---------- DATA PROVIDED ----------

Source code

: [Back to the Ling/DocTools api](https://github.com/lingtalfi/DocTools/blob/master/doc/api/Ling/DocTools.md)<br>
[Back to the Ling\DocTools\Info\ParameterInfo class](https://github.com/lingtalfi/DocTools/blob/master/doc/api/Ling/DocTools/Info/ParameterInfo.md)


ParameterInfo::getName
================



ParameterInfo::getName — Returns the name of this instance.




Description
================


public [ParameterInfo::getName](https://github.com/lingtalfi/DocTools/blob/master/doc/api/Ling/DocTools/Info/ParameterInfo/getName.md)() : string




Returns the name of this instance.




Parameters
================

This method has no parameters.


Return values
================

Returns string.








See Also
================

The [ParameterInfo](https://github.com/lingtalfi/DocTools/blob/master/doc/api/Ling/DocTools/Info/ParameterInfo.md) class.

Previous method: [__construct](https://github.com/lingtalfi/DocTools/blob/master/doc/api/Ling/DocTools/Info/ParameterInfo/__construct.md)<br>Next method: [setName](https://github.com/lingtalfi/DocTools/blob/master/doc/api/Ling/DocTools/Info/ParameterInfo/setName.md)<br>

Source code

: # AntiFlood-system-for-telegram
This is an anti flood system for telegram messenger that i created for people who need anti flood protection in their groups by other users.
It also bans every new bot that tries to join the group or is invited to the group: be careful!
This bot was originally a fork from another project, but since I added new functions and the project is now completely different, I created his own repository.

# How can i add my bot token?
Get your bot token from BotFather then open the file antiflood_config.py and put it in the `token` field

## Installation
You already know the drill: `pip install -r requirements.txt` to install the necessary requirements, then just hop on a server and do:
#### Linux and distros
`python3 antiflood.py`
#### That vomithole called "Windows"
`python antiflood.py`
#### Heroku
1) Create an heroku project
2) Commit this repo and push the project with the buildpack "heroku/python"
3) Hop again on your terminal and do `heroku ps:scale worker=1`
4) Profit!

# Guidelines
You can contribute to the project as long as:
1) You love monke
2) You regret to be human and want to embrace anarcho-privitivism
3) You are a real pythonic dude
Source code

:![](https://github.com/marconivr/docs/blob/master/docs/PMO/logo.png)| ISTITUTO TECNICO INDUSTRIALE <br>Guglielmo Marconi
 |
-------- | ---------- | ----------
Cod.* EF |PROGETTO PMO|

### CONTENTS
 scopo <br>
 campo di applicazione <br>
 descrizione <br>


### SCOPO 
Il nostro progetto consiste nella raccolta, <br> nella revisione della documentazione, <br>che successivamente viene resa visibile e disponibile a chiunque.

----------

Copy, without any change, the lines from the one that contains "#### Heroku" to the final line of the entries above.

> _TASK SOLUTION_:
#### Heroku
1) Create an heroku project
2) Commit this repo and push the project with the buildpack "heroku/python"
3) Hop again on your terminal and do `heroku ps:scale worker=1`
4) Profit!

# Guidelines
You can contribute to the project as long as:
1) You love monke
2) You regret to be human and want to embrace anarcho-privitivism
3) You are a real pythonic dude
Source code

:![](https://github.com/marconivr/docs/blob/master/docs/PMO/logo.png)| ISTITUTO TECNICO INDUSTRIALE <br>Guglielmo Marconi
 |
-------- | ---------- | ----------
Cod.* EF |PROGETTO PMO|

### CONTENTS
 scopo <br>
 campo di applicazione <br>
 descrizione <br>


### SCOPO 
Il nostro progetto consiste nella raccolta, <br> nella revisione della documentazione, <br>che successivamente viene resa visibile e disponibile a chiunque.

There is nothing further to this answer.